BEGIN ENTRIES SUPPLIED

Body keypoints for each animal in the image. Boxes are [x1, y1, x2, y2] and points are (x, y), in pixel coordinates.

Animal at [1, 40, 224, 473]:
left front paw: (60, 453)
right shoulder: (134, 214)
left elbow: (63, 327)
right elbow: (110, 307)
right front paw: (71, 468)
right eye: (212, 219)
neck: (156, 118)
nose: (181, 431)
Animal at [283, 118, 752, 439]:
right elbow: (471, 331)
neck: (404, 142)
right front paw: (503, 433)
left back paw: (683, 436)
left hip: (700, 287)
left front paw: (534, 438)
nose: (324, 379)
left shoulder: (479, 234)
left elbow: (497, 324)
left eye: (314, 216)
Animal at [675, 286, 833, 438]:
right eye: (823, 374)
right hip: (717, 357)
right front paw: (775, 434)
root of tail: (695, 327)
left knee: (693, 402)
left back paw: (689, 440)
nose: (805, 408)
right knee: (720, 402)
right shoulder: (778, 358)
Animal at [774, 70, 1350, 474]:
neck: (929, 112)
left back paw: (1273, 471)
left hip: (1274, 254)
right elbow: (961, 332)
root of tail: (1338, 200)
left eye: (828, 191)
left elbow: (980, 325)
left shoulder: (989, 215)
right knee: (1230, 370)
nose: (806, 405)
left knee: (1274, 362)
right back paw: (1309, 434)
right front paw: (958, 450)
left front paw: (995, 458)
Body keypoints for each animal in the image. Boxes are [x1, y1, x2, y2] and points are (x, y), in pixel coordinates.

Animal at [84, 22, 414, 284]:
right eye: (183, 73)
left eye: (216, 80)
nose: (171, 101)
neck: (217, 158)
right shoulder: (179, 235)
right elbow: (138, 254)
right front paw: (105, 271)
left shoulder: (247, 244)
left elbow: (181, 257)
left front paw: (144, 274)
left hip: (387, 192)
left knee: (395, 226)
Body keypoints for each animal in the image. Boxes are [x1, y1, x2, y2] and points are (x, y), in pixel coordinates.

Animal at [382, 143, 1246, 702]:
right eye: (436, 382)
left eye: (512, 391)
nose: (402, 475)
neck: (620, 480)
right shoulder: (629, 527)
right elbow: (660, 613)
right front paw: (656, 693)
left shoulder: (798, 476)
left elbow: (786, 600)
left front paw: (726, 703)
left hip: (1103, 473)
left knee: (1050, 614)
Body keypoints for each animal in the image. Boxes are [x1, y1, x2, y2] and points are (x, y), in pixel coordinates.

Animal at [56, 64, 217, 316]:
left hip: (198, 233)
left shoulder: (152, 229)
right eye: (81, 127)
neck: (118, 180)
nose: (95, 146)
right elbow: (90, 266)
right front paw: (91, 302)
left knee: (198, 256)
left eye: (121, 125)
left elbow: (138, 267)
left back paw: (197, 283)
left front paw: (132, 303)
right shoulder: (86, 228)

END ENTRIES SUPPLIED

- [PROBLEM DESCRIPTION]: Sift the material for lines with the string "shoulder". Copy each one found.

- [RESULT OF THE TASK]:
right shoulder: (134, 214)
left shoulder: (479, 234)
right shoulder: (778, 358)
left shoulder: (989, 215)
right shoulder: (179, 235)
left shoulder: (247, 244)
right shoulder: (629, 527)
left shoulder: (798, 476)
left shoulder: (152, 229)
right shoulder: (86, 228)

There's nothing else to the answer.